Tools: Canon XL1 digital video camera. Adobe AfterEffects for each segment, segments linked with Final Cut Pro. Astarte DVD Director for DVD preparation, and Astarte A.Pack for Dolby Digital surround sound encoding.

Interesting techniques:

* cymatics - low frequency vibrations of water and oil. Visible in lots of forms throughout the piece! Acknowledgements to Hans Jenny.

* Animation Extension to Common Music (AECM) -- software I have developed that allows common music to write MaxScripts for the 3D Studio Max 2.x animation environment.
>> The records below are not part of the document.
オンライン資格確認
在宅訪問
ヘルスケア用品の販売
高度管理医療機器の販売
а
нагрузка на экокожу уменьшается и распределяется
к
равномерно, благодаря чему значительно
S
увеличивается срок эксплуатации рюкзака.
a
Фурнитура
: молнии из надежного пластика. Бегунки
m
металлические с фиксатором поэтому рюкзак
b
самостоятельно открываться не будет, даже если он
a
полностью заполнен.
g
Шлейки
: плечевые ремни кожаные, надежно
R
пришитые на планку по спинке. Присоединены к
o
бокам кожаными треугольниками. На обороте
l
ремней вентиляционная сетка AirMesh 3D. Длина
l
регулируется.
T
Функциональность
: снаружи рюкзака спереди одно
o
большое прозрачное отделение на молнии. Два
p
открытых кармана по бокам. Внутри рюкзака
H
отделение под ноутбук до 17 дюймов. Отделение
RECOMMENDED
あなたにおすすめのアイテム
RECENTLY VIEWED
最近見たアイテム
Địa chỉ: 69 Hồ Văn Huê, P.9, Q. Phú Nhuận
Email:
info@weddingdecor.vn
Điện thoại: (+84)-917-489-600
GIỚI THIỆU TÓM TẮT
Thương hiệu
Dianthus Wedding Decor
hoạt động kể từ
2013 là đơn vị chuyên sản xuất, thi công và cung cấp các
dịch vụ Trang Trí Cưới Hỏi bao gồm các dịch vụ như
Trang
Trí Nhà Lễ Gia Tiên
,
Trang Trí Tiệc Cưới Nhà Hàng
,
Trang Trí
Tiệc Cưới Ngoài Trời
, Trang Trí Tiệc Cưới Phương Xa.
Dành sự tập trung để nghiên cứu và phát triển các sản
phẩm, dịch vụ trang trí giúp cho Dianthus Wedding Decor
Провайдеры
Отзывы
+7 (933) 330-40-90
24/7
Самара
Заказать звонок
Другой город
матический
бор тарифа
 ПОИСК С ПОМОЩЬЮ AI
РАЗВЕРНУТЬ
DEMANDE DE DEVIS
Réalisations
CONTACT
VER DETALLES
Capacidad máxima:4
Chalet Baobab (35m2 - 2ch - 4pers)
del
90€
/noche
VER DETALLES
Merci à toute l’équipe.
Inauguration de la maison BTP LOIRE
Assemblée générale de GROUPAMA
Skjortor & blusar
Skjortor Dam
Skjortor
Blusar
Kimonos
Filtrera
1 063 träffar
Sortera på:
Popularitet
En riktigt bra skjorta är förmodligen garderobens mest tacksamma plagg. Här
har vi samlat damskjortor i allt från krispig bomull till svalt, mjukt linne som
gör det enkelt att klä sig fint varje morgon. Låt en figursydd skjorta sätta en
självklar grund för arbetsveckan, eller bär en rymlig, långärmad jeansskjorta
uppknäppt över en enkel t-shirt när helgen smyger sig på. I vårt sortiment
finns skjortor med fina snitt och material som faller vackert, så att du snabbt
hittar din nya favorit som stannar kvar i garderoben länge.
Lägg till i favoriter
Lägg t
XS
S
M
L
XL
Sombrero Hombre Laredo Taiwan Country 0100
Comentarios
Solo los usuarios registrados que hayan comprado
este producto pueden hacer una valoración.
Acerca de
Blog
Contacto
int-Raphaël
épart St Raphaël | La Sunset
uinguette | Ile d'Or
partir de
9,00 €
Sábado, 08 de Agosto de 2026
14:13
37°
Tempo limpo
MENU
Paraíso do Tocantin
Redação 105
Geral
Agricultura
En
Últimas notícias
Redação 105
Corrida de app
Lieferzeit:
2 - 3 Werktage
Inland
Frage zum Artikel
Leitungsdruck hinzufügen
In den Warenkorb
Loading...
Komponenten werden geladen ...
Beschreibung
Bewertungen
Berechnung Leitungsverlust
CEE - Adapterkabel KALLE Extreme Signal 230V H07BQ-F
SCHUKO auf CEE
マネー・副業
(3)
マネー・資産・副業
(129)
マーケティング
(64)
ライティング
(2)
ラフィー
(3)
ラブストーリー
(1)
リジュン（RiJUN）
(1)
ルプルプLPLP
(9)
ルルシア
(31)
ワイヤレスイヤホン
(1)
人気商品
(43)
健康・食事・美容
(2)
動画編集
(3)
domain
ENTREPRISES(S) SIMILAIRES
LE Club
Using this, the loud, percussive center section was created mostly by using the same algorithms that generated the sound to also generate the images. I had 3D Studio Max create grey-scale renderings which I then luma-composited with video footage -- the intent here was to get textures that didn't have so much of the cliche 'glossiness' of computer animation.

* In the case of the twirling blue images that go with the audio "ticks", that also uses AECM, with cymatics footage in a splotlight in Studio 3D Max being cast obliquely on twirling cone primitives.

* Used TIGER Geographic Information Systems data to generate a street and rail map of Chicago and environments, exported to EPS and manipulated in AfterEffects. Pretty obvious where that is in the piece. [Not a recommended technique if you like to work fast :(]

* Video taped at night, a huge piece of ripped canvas on the Seattle Space Needle flapping in gale force winds made for an easily-chroma-keyed flapping gesture! & etc.

Ultimate form of delivery is 4-channel surround sound DVD.

Given that this all took two years, the next project is going to be shorter and simpler. I hope.